## What you should do
Write out the full set of records exactly. Any pictures in them do not belong in the copy.

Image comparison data
####################
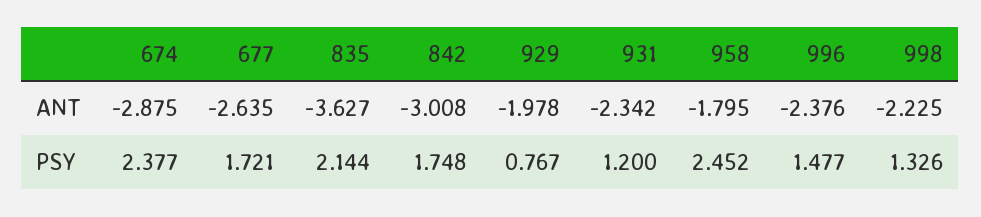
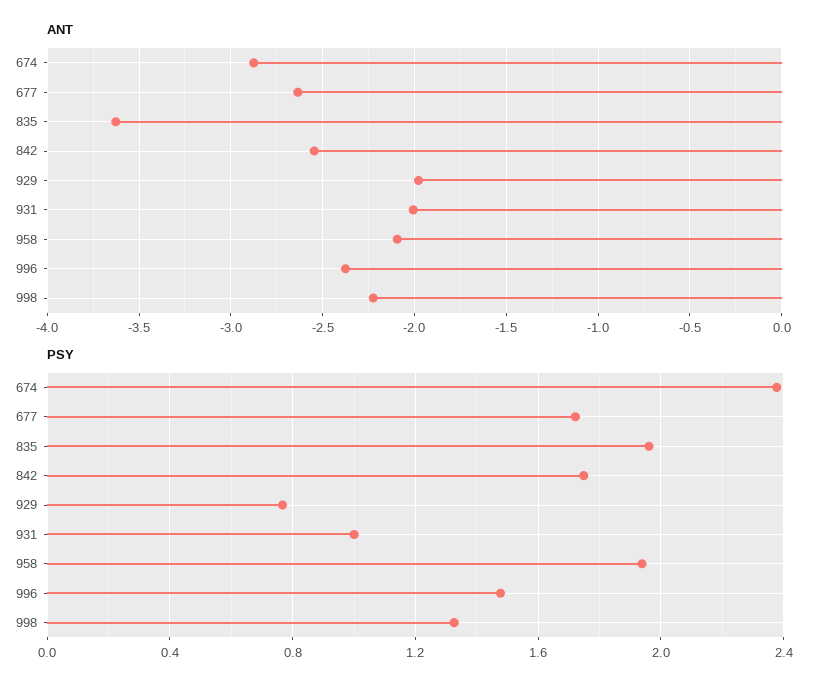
  {
    "ANT": {
      "674": -2.875,
      "677": -2.635,
      "835": -3.627,
-     "842": -3.008,
+     "842": -2.55,
      "929": -1.978,
-     "931": -2.342,
+     "931": -2,
-     "958": -1.795,
+     "958": -2.1,
      "996": -2.376,
      "998": -2.225
    },
    "PSY": {
      "674": 2.377,
      "677": 1.721,
-     "835": 2.144,
+     "835": 1.95,
      "842": 1.748,
      "929": 0.767,
-     "931": 1.2,
+     "931": 1,
-     "958": 2.452,
+     "958": 1.95,
      "996": 1.477,
      "998": 1.326
    }
  }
####################
## Result for this exercise
  {
    "ANT": {
      "674": -2.875,
      "677": -2.635,
      "835": -3.627,
-     "842": -3.008,
+     "842": -2.55,
      "929": -1.978,
-     "931": -2.342,
+     "931": -2,
-     "958": -1.795,
+     "958": -2.1,
      "996": -2.376,
      "998": -2.225
    },
    "PSY": {
      "674": 2.377,
      "677": 1.721,
-     "835": 2.144,
+     "835": 1.95,
      "842": 1.748,
      "929": 0.767,
-     "931": 1.2,
+     "931": 1,
-     "958": 2.452,
+     "958": 1.95,
      "996": 1.477,
      "998": 1.326
    }
  }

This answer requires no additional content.